#### [TASK TO CARRY OUT]
How many lines in the records below contain "height"? Answer with the number alone.

▬▬▬▬▬▬▬▬▬▬

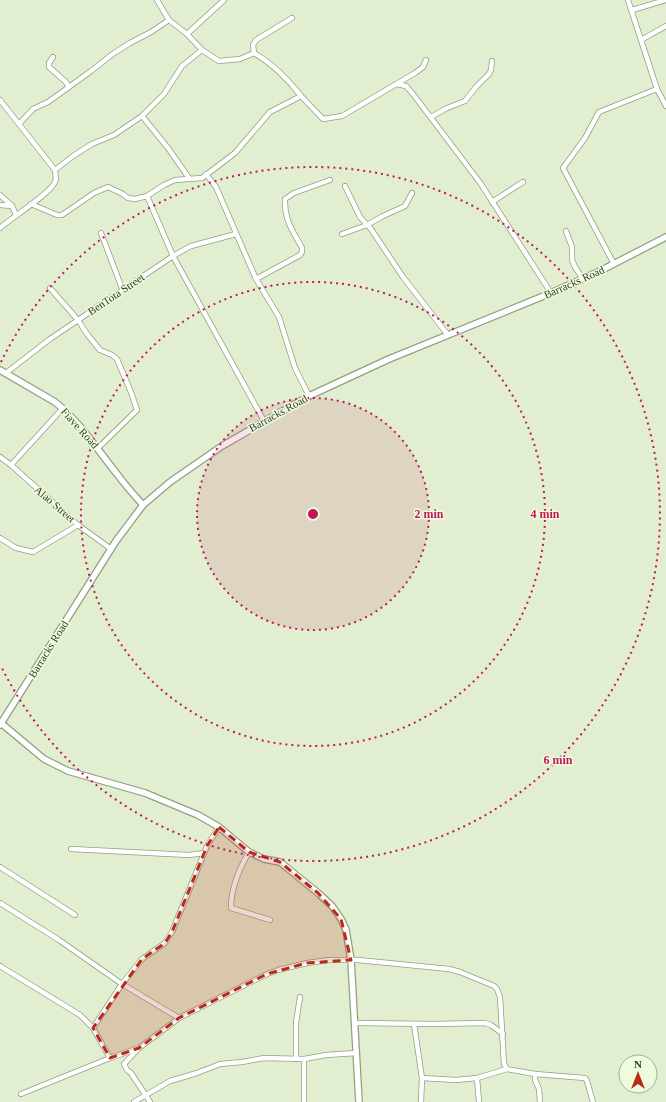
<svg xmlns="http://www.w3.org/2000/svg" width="666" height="1102" font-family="'Times New Roman',serif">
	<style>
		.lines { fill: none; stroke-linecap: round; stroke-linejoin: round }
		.minor-casing { stroke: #929f83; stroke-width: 6 }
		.tertiary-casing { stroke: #929f83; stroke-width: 8 }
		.minor { stroke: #fff; stroke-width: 4.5 }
		.tertiary { stroke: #fff; stroke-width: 5.5 }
		.marked { fill: #b82b1a; fill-opacity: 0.2; stroke: #b82b1a; stroke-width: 3; stroke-dasharray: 8 5; stroke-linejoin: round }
		.ring { fill: none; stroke: #c2185b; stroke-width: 2; stroke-dasharray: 2 4 }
		.labels { text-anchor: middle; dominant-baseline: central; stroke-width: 3; stroke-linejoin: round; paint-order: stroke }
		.street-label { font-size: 11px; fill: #33382c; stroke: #eefcdd }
		.centre { fill: #c2185b; stroke: #eefcdd; stroke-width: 2 }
		.ring-label { font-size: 12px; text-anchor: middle; font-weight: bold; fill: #c2185b; stroke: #eefcdd; stroke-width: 3; stroke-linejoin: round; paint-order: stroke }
	</style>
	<rect width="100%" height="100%" fill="#e1eed0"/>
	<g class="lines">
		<defs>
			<g id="minor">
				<path d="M628 0 657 89 666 106"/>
				<path d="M632 10 666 0"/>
				<path d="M187 34 224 0"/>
				<path d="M641 40 666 26"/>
				<path d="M254 53 253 45 256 40 292 18"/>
				<path d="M53 57 49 63V67L66 82 69 87"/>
				<path d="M396 84 406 86 413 94 481 184 551 293"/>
				<path d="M301 96 323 119 342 116 415 73 423 67 426 60"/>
				<path d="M0 100 55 170C55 174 57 178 55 182 51 193 11 218 0 228"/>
				<path d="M142 116 168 148 189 178"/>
				<path d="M431 117 447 108 465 101 476 87 489 74 491 70 492 61"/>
				<path d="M19 124 33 109 48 102 69 87 91 71 114 53 130 43 151 32 169 20"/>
				<path d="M55 170 73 156 92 144 114 135 142 116 164 94 182 66 202 50"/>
				<path d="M206 174 216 187 256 279 279 317 295 368 309 396"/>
				<path d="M345 186 360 217 371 229 403 277 448 335"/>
				<path d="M0 195 12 206 16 215"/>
				<path d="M147 196 173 256 264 421"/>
				<path d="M492 202 523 182"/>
				<path d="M31 204 57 215H62L94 193 108 187 123 194 128 198 135 199 147 196 164 185 175 180 202 178 235 153 270 112 301 96C287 78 273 64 254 53L240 59 219 61 202 50 187 34 169 20 157 0"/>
				<path d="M0 205 12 206"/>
				<path d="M566 231 572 247V260L575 267 583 279"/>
				<path d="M101 233 123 291"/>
				<path d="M342 234 367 225 383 216 405 206 412 193"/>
				<path d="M614 264 563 168 585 138 599 112 657 89"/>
				<path d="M256 279 300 255 302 252V248C293 231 284 220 285 199L294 193 330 180"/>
				<path d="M50 288 78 320 87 334 100 350 112 355 117 359 131 392 137 410 98 448"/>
				<path d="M6 373 50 339 173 256 191 246 236 234"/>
				<path d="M0 457 11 465 78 525 111 549"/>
				<path d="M11 465 63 408"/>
				<path d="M0 538 16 548 33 552 78 525"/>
				<path d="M71 849 189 855 204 853"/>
				<path d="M249 852C239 869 231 888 231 908L270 920"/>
				<path d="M0 867 75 915"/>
				<path d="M0 903 59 940 122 984 179 1018"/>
				<path d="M0 966 80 1015 93 1028 110 1058"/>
				<path d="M355 1023 434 1024 485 1023 491 1025 503 1034"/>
				<path d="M414 1024 422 1078 421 1102"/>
				<path d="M93 1028 122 984 142 959 165 943 172 932 207 846 219 827"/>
				<path d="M138 1049 124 1064 127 1070 131 1073 150 1102"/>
				<path d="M296 1059V1023L300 997"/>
				<path d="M535 1074V1080L539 1089 540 1102"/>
				<path d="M422 1078 456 1080 477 1078 507 1069"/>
				<path d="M477 1078 479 1102"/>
				<path d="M21 1094 110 1058 139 1048 179 1018 267 974 278 970 307 963 330 960H358L449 969 460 972 494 986 497 989 500 997 504 1064 507 1069 535 1074 585 1078 587 1081 593 1102"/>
				<path d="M134 1102 170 1081 197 1073 220 1064 242 1062 264 1058 304 1059 326 1055 356 1053"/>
				<path d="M304 1102V1059"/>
			</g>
			<g id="tertiary">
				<path d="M0 370 55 402C80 422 97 449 117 474 125 485 134 495 143 505"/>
				<path d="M1 723 44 759 68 771 145 793 198 815 219 827 249 852 264 859 280 862 318 893 332 906 341 919 346 930 351 960 359 1102"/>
				<path d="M0 725 116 541 143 505 170 482 222 446 309 396 389 359 551 293 598 272 666 237"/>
			</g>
		</defs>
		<use href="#minor" class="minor-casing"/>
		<use href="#tertiary" class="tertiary-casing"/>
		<use href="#minor" class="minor"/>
		<use href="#tertiary" class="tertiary"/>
	</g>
	<path class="marked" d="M219 827 249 852 280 862 318 893 341 919 351 960 307 963 267 974 179 1018 139 1048 110 1058 93 1028 142 959 165 943 172 932 207 846Z"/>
	<circle cx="313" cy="514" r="116" fill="#c2185b" fill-opacity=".12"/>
	<g class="ring">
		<circle cx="313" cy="514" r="116"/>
		<circle cx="313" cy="514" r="232"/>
		<path d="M1 362A347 347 0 1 1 1 666"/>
	</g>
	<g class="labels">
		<g class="street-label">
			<text transform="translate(574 282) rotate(-24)">Barracks Road</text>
			<text transform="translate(116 294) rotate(-34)">BenTota Street</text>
			<text transform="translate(278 413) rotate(-29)">Barracks Road</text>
			<text transform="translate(80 428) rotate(48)">Fiave Road</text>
			<text transform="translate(55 504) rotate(41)">Alao Street</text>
			<text transform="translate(48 649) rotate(-58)">Barracks Road</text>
		</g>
	</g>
	<circle cx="313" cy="514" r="6" class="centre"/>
	<g class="ring-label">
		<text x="429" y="518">2 min</text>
		<text x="545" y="518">4 min</text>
		<text x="558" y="764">6 min</text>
	</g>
	<g transform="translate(638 1074)"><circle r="19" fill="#eefcdd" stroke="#a3ae96"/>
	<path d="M0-3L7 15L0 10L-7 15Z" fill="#b82b1a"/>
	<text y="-6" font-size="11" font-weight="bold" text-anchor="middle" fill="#33382c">N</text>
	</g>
</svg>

▬▬▬▬▬▬▬▬▬▬

#### [ANSWER TO THE EXERCISE]
2